From behind the wall came the rattling of drums once again, this time followed not by the even steps of KGB soldiers, but by a single sharp crack, a pistol shot.

At that moment the wind circled through the compass, tossing up dust and debris from the street. It was biting cold, and it brought with it the sound of shouts inside the prison.

As Misha gasped at the sudden onslaught of the frigid gusts, he became aware of a shadow being cast on him from above. A glance upward revealed a what appeared to be linen drifting down, twisting and rolling in the wind.

The young man froze as the cloth settled on him, the ragged ends draping down his arms. His mouth fell open as he recognized the material, a military shirt, or at least a long piece of one. The sleeves were gone, and the collar, but the breast was untorn and there upon it was embroidered the name Alexei I. Korotev.

Misha felt a chill as he looked at the fabric that rested on his shoulders. It wasn't because of the wind, though.
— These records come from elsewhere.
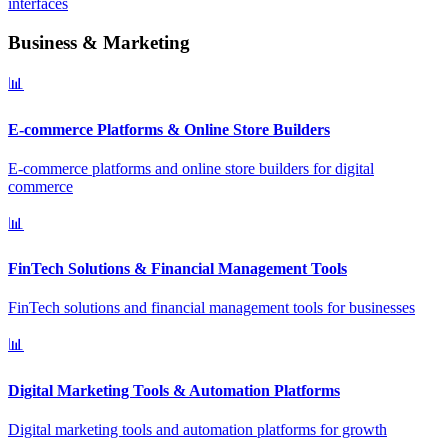
interfaces
Business & Marketing
📊
E-commerce Platforms & Online Store Builders
E-commerce platforms and online store builders for digital
commerce
📊
FinTech Solutions & Financial Management Tools
FinTech solutions and financial management tools for businesses
📊
Digital Marketing Tools & Automation Platforms
Digital marketing tools and automation platforms for growth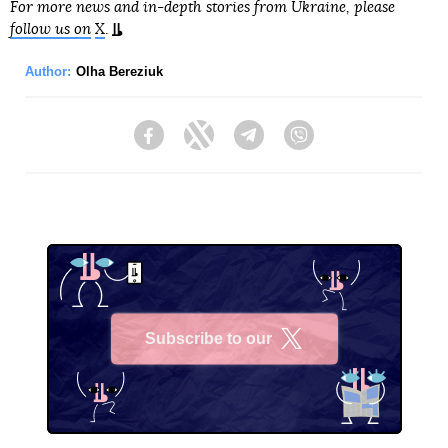
For more news and in-depth stories from Ukraine, please
follow us on
X
.
Author:
Olha Bereziuk
Facebook
Twitter
Telegram
Viber
Subscribe to our
X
Around the corner of the prison came an older model Zil, the kind that KGB officers would often drive when preparing to make a pickup. A man walked alongside the slowly moving vehicle, looking about.

The car and walker passed within 3 meters of Misha as he stood frozen on the curb, but apparently did not see him. How this was possible, the young man could not determine, but at the far corner the walking agent opened the door and got in, saying loud enough for Misha to hear, "He has gone, apparently, whomever he was."

A moment later the Zil roared off, vanishing around the corner.

Misha slowly turned and walked the other direction. Glancing up at the sky, he saw that the sun was trying to break through the clouds. His fingers toyed with the tattered ends of Alexei's old shirt.

"A veil of protection?" he whispered, feeling again a shiver of...something.

As he passed beyond the prison and into the next street, Misha wondered how soon he could arrange a trip to Troitsky.

---

Note from Dictionary.com

tat·too (n., pl. tat·toos)
A signal sounded on a drum or bugle to summon soldiers or sailors.
A continuous, even drumming or rapping.